> INPUT MATERIAL
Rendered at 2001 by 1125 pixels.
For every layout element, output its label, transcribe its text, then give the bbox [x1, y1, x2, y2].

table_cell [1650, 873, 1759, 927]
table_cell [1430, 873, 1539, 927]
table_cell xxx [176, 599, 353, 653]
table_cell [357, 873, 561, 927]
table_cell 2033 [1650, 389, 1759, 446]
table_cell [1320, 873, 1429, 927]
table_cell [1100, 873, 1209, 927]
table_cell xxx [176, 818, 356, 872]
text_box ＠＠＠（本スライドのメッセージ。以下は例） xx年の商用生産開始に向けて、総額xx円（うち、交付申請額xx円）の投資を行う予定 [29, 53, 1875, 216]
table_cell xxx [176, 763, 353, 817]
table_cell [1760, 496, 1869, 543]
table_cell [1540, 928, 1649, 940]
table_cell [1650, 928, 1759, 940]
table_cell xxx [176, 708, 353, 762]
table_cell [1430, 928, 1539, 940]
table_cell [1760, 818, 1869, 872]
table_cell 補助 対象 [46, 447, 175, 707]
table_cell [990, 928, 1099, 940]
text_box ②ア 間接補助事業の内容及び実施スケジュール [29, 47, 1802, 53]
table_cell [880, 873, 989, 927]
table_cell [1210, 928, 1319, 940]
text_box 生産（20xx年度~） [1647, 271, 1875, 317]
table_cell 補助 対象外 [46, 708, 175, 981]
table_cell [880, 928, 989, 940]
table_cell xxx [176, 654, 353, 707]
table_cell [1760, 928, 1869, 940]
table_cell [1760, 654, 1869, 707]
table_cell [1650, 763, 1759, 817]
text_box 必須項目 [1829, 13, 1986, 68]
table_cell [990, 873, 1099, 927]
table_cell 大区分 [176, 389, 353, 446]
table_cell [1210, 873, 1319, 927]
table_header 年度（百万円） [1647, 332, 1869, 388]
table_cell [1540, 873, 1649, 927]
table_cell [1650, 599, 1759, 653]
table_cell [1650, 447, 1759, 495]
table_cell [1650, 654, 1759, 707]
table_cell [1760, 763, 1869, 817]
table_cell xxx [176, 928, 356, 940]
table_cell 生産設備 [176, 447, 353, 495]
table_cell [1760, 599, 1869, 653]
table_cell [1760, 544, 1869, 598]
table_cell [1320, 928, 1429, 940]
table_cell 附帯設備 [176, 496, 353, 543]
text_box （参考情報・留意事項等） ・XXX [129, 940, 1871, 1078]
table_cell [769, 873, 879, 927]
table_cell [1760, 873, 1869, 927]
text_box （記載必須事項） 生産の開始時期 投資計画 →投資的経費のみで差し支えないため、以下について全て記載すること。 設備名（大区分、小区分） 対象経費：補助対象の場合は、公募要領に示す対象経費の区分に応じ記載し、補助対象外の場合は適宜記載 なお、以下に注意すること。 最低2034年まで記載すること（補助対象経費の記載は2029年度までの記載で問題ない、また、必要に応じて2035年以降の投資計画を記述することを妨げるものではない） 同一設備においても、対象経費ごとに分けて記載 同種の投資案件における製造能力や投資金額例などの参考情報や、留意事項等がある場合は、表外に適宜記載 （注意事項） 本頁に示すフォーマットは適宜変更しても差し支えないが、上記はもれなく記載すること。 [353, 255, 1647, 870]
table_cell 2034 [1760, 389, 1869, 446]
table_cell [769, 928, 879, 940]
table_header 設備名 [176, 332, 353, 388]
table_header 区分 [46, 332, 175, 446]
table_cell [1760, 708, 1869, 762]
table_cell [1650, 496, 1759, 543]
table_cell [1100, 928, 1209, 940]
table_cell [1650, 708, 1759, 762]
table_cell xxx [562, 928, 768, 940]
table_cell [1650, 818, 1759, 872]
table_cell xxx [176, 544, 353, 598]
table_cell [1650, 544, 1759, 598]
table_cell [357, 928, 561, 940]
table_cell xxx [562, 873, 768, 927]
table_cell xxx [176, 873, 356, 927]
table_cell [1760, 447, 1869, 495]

> THE TASK
Exactly as they appear above, the records are to be transcribed in full.

> TASK SOLUTION
Rendered at 2001 by 1125 pixels.
For every layout element, output its label, transcribe its text, then give the bbox [x1, y1, x2, y2].

table_cell [1650, 873, 1759, 927]
table_cell [1430, 873, 1539, 927]
table_cell xxx [176, 599, 353, 653]
table_cell [357, 873, 561, 927]
table_cell 2033 [1650, 389, 1759, 446]
table_cell [1320, 873, 1429, 927]
table_cell [1100, 873, 1209, 927]
table_cell xxx [176, 818, 356, 872]
text_box ＠＠＠（本スライドのメッセージ。以下は例） xx年の商用生産開始に向けて、総額xx円（うち、交付申請額xx円）の投資を行う予定 [29, 53, 1875, 216]
table_cell xxx [176, 763, 353, 817]
table_cell [1760, 496, 1869, 543]
table_cell [1540, 928, 1649, 940]
table_cell [1650, 928, 1759, 940]
table_cell xxx [176, 708, 353, 762]
table_cell [1430, 928, 1539, 940]
table_cell [1760, 818, 1869, 872]
table_cell 補助 対象 [46, 447, 175, 707]
table_cell [990, 928, 1099, 940]
text_box ②ア 間接補助事業の内容及び実施スケジュール [29, 47, 1802, 53]
table_cell [880, 873, 989, 927]
table_cell [1210, 928, 1319, 940]
text_box 生産（20xx年度~） [1647, 271, 1875, 317]
table_cell 補助 対象外 [46, 708, 175, 981]
table_cell [880, 928, 989, 940]
table_cell xxx [176, 654, 353, 707]
table_cell [1760, 928, 1869, 940]
table_cell [1760, 654, 1869, 707]
table_cell [1650, 763, 1759, 817]
text_box 必須項目 [1829, 13, 1986, 68]
table_cell [990, 873, 1099, 927]
table_cell 大区分 [176, 389, 353, 446]
table_cell [1210, 873, 1319, 927]
table_header 年度（百万円） [1647, 332, 1869, 388]
table_cell [1540, 873, 1649, 927]
table_cell [1650, 599, 1759, 653]
table_cell [1650, 447, 1759, 495]
table_cell [1650, 654, 1759, 707]
table_cell [1760, 763, 1869, 817]
table_cell xxx [176, 928, 356, 940]
table_cell 生産設備 [176, 447, 353, 495]
table_cell [1760, 599, 1869, 653]
table_cell [1760, 544, 1869, 598]
table_cell [1320, 928, 1429, 940]
table_cell 附帯設備 [176, 496, 353, 543]
text_box （参考情報・留意事項等） ・XXX [129, 940, 1871, 1078]
table_cell [769, 873, 879, 927]
table_cell [1760, 873, 1869, 927]
text_box （記載必須事項） 生産の開始時期 投資計画 →投資的経費のみで差し支えないため、以下について全て記載すること。 設備名（大区分、小区分） 対象経費：補助対象の場合は、公募要領に示す対象経費の区分に応じ記載し、補助対象外の場合は適宜記載 なお、以下に注意すること。 最低2034年まで記載すること（補助対象経費の記載は2029年度までの記載で問題ない、また、必要に応じて2035年以降の投資計画を記述することを妨げるものではない） 同一設備においても、対象経費ごとに分けて記載 同種の投資案件における製造能力や投資金額例などの参考情報や、留意事項等がある場合は、表外に適宜記載 （注意事項） 本頁に示すフォーマットは適宜変更しても差し支えないが、上記はもれなく記載すること。 [353, 255, 1647, 870]
table_cell 2034 [1760, 389, 1869, 446]
table_cell [769, 928, 879, 940]
table_header 設備名 [176, 332, 353, 388]
table_header 区分 [46, 332, 175, 446]
table_cell [1760, 708, 1869, 762]
table_cell [1650, 496, 1759, 543]
table_cell [1100, 928, 1209, 940]
table_cell [1650, 708, 1759, 762]
table_cell xxx [562, 928, 768, 940]
table_cell [1650, 818, 1759, 872]
table_cell xxx [176, 544, 353, 598]
table_cell [1650, 544, 1759, 598]
table_cell [357, 928, 561, 940]
table_cell xxx [562, 873, 768, 927]
table_cell xxx [176, 873, 356, 927]
table_cell [1760, 447, 1869, 495]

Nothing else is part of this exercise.